EXCERPT TO READ
◇ ◇ ◇ ◇ ◇ ◇ ◇
Harpo became known for prop-laden sight gags, in particular the seemingly infinite number of odd things stored in his topcoat's oversized pockets. In the film Horse Feathers (1932), Groucho, referring to an impossible situation, tells Harpo that he cannot "burn the candle at both ends"; Harpo immediately produces from within his coat pocket a candle burning at both ends. In the same film, a homeless man on the street asks Harpo for money for a cup of coffee; he produces a steaming cup, complete with saucer, from inside his coat. Also in Horse Feathers, he has a fish and a sword, and when he wants to go to his speakeasy, he stabs the fish in its mouth with his sword to give the password, "Swordfish". In Duck Soup, he produces a lit blowtorch to light a cigar.

Harpo often used facial expressions and mime to get his point across instead of speaking. One of his facial expressions, which he used in every Marx Brothers film and stage play, beginning with Fun in Hi Skule, was known as "the Gookie"; Harpo mimicked the expression of Mr. Gehrke, a New York tobacconist who made a similar face while concentrating on rolling cigars.
◇ ◇ ◇ ◇ ◇ ◇ ◇
DATASET CONTENT

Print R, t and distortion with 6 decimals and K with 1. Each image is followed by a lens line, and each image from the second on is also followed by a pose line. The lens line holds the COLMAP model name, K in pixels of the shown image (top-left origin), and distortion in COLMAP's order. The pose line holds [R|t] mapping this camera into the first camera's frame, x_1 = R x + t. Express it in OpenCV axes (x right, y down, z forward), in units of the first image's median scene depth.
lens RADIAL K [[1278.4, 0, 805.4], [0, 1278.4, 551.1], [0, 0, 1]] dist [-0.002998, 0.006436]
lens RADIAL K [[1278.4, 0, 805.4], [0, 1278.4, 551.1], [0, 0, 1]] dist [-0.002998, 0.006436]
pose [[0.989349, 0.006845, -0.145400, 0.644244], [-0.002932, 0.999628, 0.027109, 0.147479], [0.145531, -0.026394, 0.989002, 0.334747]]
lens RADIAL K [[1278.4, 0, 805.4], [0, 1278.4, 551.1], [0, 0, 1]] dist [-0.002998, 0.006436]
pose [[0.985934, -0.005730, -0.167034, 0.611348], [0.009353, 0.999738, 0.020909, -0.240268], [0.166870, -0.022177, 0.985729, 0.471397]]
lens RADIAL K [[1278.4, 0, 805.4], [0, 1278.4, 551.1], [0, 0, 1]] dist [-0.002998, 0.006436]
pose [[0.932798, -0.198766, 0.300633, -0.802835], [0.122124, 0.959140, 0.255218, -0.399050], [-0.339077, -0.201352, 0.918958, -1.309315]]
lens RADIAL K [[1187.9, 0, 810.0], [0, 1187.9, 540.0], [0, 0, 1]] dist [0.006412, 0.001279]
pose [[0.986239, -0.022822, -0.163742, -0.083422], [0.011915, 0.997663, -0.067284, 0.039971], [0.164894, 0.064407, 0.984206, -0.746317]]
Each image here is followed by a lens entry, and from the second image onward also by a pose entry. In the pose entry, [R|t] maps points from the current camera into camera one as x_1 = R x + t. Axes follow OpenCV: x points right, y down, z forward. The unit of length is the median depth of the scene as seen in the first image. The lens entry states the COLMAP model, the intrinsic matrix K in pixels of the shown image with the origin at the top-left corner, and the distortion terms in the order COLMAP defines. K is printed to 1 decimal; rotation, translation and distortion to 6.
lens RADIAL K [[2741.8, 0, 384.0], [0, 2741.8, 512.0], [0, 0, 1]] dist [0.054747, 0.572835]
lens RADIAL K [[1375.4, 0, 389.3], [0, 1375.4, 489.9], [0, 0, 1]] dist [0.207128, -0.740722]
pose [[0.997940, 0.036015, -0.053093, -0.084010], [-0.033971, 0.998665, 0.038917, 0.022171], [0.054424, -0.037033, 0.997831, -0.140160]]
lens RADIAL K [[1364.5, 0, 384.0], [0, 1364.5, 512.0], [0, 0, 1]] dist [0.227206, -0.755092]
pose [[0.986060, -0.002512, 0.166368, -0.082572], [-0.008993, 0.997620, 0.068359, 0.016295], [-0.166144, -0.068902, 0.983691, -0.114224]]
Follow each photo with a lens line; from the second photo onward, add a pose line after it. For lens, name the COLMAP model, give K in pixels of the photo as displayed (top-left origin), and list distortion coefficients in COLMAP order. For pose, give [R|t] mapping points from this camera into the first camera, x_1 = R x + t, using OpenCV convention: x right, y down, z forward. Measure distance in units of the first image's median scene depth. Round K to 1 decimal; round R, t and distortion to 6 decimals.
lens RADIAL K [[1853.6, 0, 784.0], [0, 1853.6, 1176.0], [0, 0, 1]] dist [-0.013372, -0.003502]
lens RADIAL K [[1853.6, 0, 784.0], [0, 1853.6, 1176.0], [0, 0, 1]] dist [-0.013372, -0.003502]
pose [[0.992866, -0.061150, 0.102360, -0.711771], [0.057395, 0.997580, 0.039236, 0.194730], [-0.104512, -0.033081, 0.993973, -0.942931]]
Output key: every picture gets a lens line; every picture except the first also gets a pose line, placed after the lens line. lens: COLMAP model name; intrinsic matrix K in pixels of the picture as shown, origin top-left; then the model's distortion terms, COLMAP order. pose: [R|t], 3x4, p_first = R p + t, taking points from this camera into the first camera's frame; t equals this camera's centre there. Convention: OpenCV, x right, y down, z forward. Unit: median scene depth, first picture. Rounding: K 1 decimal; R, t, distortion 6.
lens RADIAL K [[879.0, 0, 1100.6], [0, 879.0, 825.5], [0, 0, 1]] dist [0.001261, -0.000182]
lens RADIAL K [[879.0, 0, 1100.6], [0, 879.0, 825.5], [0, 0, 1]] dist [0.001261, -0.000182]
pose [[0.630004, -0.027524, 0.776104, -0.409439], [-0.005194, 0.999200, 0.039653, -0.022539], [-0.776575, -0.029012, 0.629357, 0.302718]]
◇ ◇ ◇ ◇ ◇ ◇ ◇
WHAT THIS EXERCISE ASKS
1. Answer these from the passage on Harpo:
(a) What password does Harpo give in Horse Feathers when he wants to go to his speakeasy?
(b) What does he produce in Duck Soup to light a cigar?
(c) Whose expression did "the Gookie" mimic?
2. Set down the passage on Harpo, character for character, between "Harpo became known" and "light a cigar.", inclusive.

TASK-BY-TASK OUTPUTS
1.
(a) "Swordfish"
(b) A lit blowtorch
(c) Mr. Gehrke, a New York tobacconist

2.
Harpo became known for prop-laden sight gags, in particular the seemingly infinite number of odd things stored in his topcoat's oversized pockets. In the film Horse Feathers (1932), Groucho, referring to an impossible situation, tells Harpo that he cannot "burn the candle at both ends"; Harpo immediately produces from within his coat pocket a candle burning at both ends. In the same film, a homeless man on the street asks Harpo for money for a cup of coffee; he produces a steaming cup, complete with saucer, from inside his coat. Also in Horse Feathers, he has a fish and a sword, and when he wants to go to his speakeasy, he stabs the fish in its mouth with his sword to give the password, "Swordfish". In Duck Soup, he produces a lit blowtorch to light a cigar.